**PAGE TEXT**
☆ ☆ ☆
A package can be seen as a group of modules, or python files. Libraries are a collection of packages. They usually provide convenient functionalities that allow for users to not have to type out commonly used functions that are not built-in. To install a package we would execute the following code (pandas and numpy will be used as examples):

pip install numpy
pip install pandas

Then, to import the package/library into into the local workspace:

import numpy 
import pandas

alternatively, if I wanted to abbreviate numpy as np and pandas as pd, I would:

import numpy as np
import pandas as pd

You would want to do this so that when you are calling a function that belongs in the library, you wouldn’t have to fully type out “pandas” or “numpy.”

pd.readcsv() 

as opposed to

pandas.readcsv()

Describe what is a data frame? Identify a library of functions that is particularly useful for working with data frames. In order to read a file in its remote location within the file system of your operating system, which command would you use? Provide an example of how to read a file and import it into your work session in order to create a new data frame. Also, describe why specifying an argument within a read_() function can be significant. Does data that is saved as a file in a different type of format require a particular argument in order for a data frame to be successfully imported? Also, provide an example that describes a data frame you created. How do you determine how many rows and columns are in a data frame? Is there an alternate terminology for describing rows and columns?

Dataframes are data structures akin to spreadsheets. The pandas library is the most commonly used to handle and work with dataframes in python. To read a file (csv as an example) remotely and import it into the local work session, first you must specify the directory of the file being imported. It is convenient to save the directory to a variable. Then, you would use the read_csv function in the pandas library to read in the actual data, taking in the directory as an argument and specifying the separator

path_to_data = #directory
df = pd.read_csv(path_to_data, sep = ',')

Specifying what comes after the read_ in the function is important, since there are different ways data is stored. The example above deals with a csv (comma separated values) file that have values that are separated by commas, while other forms of data such as tsv (tab separated values) files have values that are separated by tabs. To continue on with the example, you can determine how many rows and columns are in the dataframe by executing:

df.shape

The output lists the rows and columns. Rows and columns combined form the shape of the dataframe.
☆ ☆ ☆
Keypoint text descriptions
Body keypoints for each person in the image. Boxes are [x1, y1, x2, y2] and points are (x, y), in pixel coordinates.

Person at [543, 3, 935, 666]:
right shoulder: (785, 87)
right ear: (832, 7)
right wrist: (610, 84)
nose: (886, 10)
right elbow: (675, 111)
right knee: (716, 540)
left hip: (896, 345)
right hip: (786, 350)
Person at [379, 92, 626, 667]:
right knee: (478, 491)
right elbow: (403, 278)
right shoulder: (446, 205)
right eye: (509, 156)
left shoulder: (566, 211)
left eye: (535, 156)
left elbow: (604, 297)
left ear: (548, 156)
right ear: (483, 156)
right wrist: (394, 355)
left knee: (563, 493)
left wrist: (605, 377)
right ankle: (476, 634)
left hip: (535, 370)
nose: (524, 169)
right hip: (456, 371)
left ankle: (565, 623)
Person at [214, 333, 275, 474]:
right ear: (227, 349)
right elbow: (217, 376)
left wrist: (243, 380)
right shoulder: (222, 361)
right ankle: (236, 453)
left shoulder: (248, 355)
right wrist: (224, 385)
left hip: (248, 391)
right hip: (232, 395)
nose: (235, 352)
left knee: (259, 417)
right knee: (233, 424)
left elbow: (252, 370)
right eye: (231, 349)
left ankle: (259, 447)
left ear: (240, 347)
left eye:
☆ ☆ ☆
**PROBLEM SET**
A – Duplicate the passage on Python packages and dataframes, starting at "alternatively, if I" and ending at "pd.readcsv()".
B – Answer these questions using the passage on Python packages and dataframes:
(i) Which library does it call the most commonly used for handling dataframes in Python?
(ii) What separates the values in a tsv file?
(iii) What code does it give for finding how many rows and columns a dataframe has?
C – Write the next part of the passage on Python packages and dataframes, picking up after its final sentence.
The entries are separate material and are not part of the passage on Python packages and dataframes.

**TASK-BY-TASK ANSWERS**
A –
alternatively, if I wanted to abbreviate numpy as np and pandas as pd, I would:

import numpy as np
import pandas as pd

You would want to do this so that when you are calling a function that belongs in the library, you wouldn’t have to fully type out “pandas” or “numpy.”

pd.readcsv()

B –
(i) The pandas library.
(ii) Tabs.
(iii) df.shape

C –
Import the gapminder.tsv data set and create a new data frame. Interrogate and describe the year variable within the data frame you created. Does this variable exhibit regular intervals? If you were to add new outcomes to the raw data in order to update and make it more current, which years would you add to each subset of observations? Stretch goal: can you identify how many new outcomes in total you would be adding to your data frame?

Import the gapminder.tsv dataset (will assume that the file is a local folder):

path_to_data = gapminder.tsv
df = pd.read_csv(path_to_data, sep = '\t')

to examine the year variable:

df[year]

This reveals that data was collected in a regular interval of 5 years. The most recent observations were from 2007, therefore data from 2012 and 2017. Since for each row there are 6 columns (country, continent, year, lifeExp, pop, and gdpPercap), it is likely that there will be 12 new outcomes added to the dataframe.

Using the data frame you created by importing the gapminder.tsv data set, determine which country at what point in time had the lowest life expectancy. Conduct a cursory level investigation as to why this was the case and provide a brief explanation in support of your explanation.

df.loc[df['lifeExp'].idxmin()]

Executing this shows that the lowst life expectancy recorded in this dataframe is from Rwanda in 1992, with a life expectancy of 23.599. This could have happened due to the lives lost during the Rwandan Civil War that took place from 1990 to 1994.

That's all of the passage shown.